Evidence points to callose accumulation as a mechanism for both quantitative and absolute control of cell-to-cell communication (Figure 2). The latter has been shown to be important in establishing symplasmic domains during development (e.g., Ruan et al., 2004; reviewed in Chen and Kim, 2009; Zavaliev et al., 2011). Callose accumulation results from the balanced activities of β-1,3-glucanases (glycosyl hydrolases) and callose synthases (CALS or glucan synthase-like – GSL) and its variable deposition at the neck of PD serves to regulate the mass symplasmic flow by constriction of the channel. These enzymes are the products of gene families and it is clear that only specific members of the families serve in the regulation of PD-associated callose. For example, Arabidopsis GSL8 (also called CALS10) is responsible for callose synthesis at PD (Guseman et al., 2010) and CALS7 for callose accumulation at phloem sieve pores, which are modified PD (Xie et al., 2011). For β-1,3-glucanases, only members of the glycosylphosphatidylinositol (GPI)-anchored glycosyl hydrolase family 17 have been associated with PD (Levy et al., 2007; Rinne et al., 2011); signals for GPI anchorage lead to tethering of the C-terminus of the protein to the external face of the PM appropriate for modification of callose deposits in the near cell wall. GPI-anchored proteins are also commonly found associated with the PM microdomains present within PD (Mongrand et al., 2010). Significant opportunities exist in understanding how and why only particular activities are targeted to or serve to catalyze PD-associated callose.
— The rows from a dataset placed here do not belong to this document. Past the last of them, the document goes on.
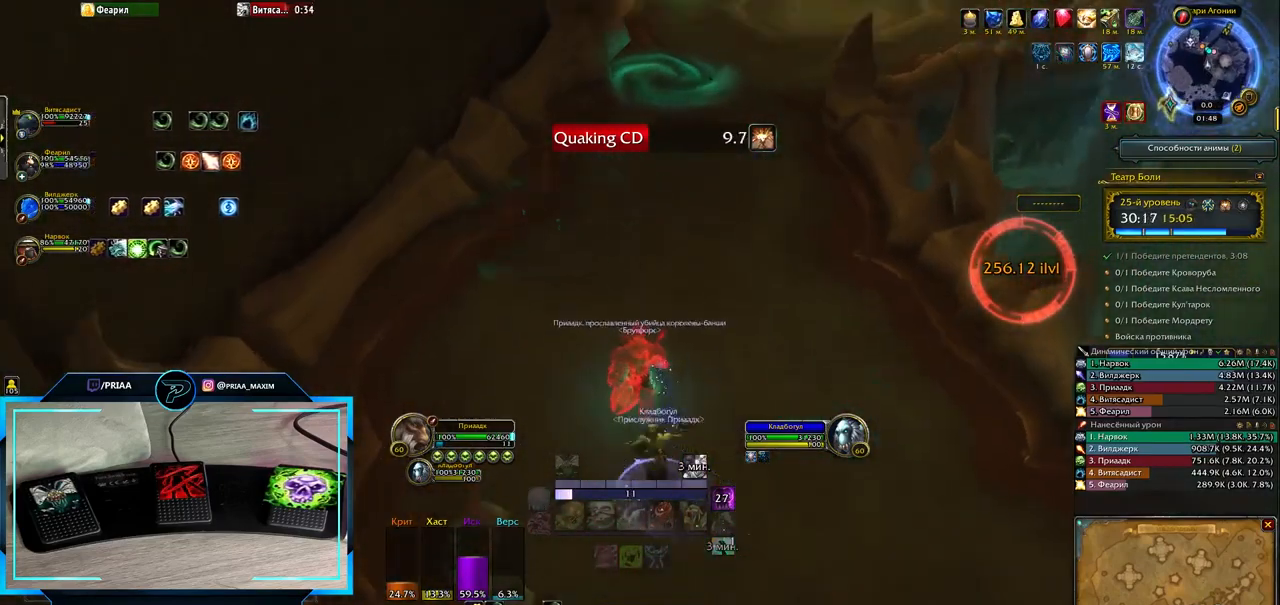
{"keys": [], "events": []}
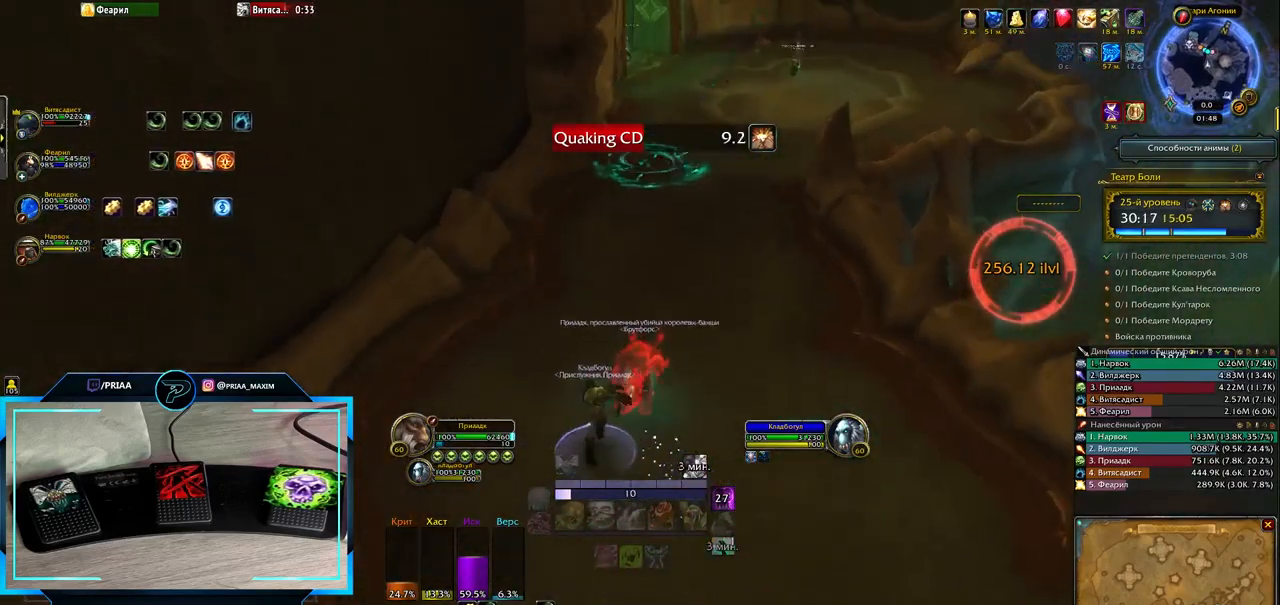
{"keys": [], "events": []}
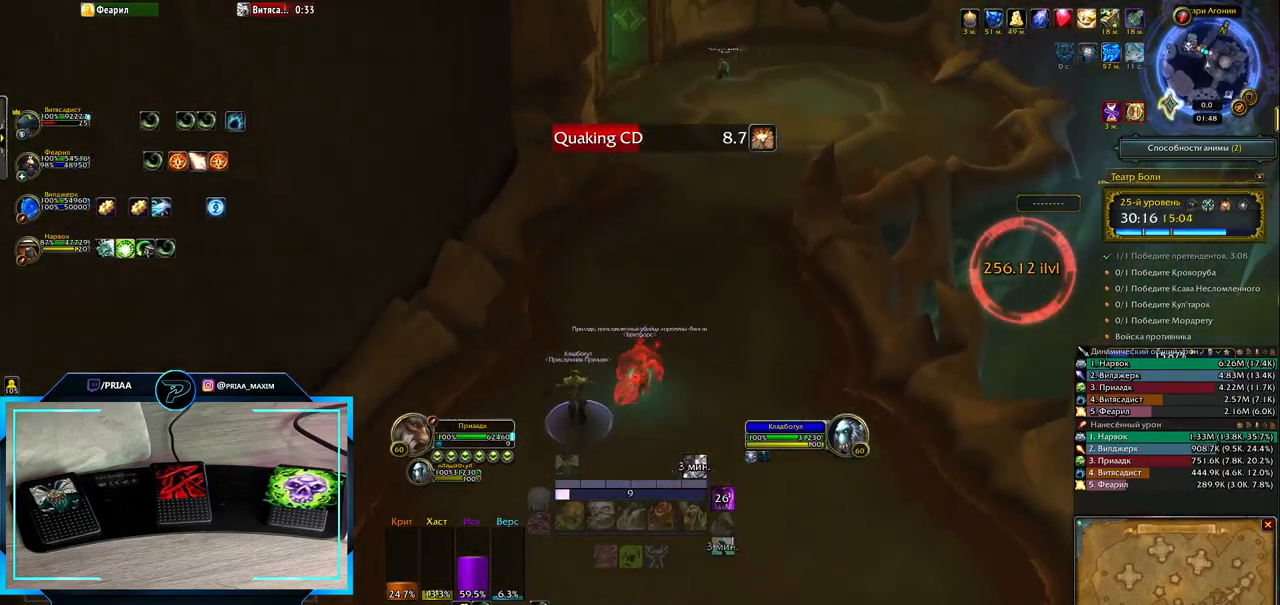
{"keys": [], "events": []}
Figure 2. Plasmodesmal aperture is regulated by callose deposition in the cell wall surrounding the neck of the pore. Plasmodesmata-located callose synthases and β-1,3-glucanases control callose turnover which dictates whether a plasmodesma is open (left) or closed (right) and whether movement can occur freely between cells (left) or is obstructed (right).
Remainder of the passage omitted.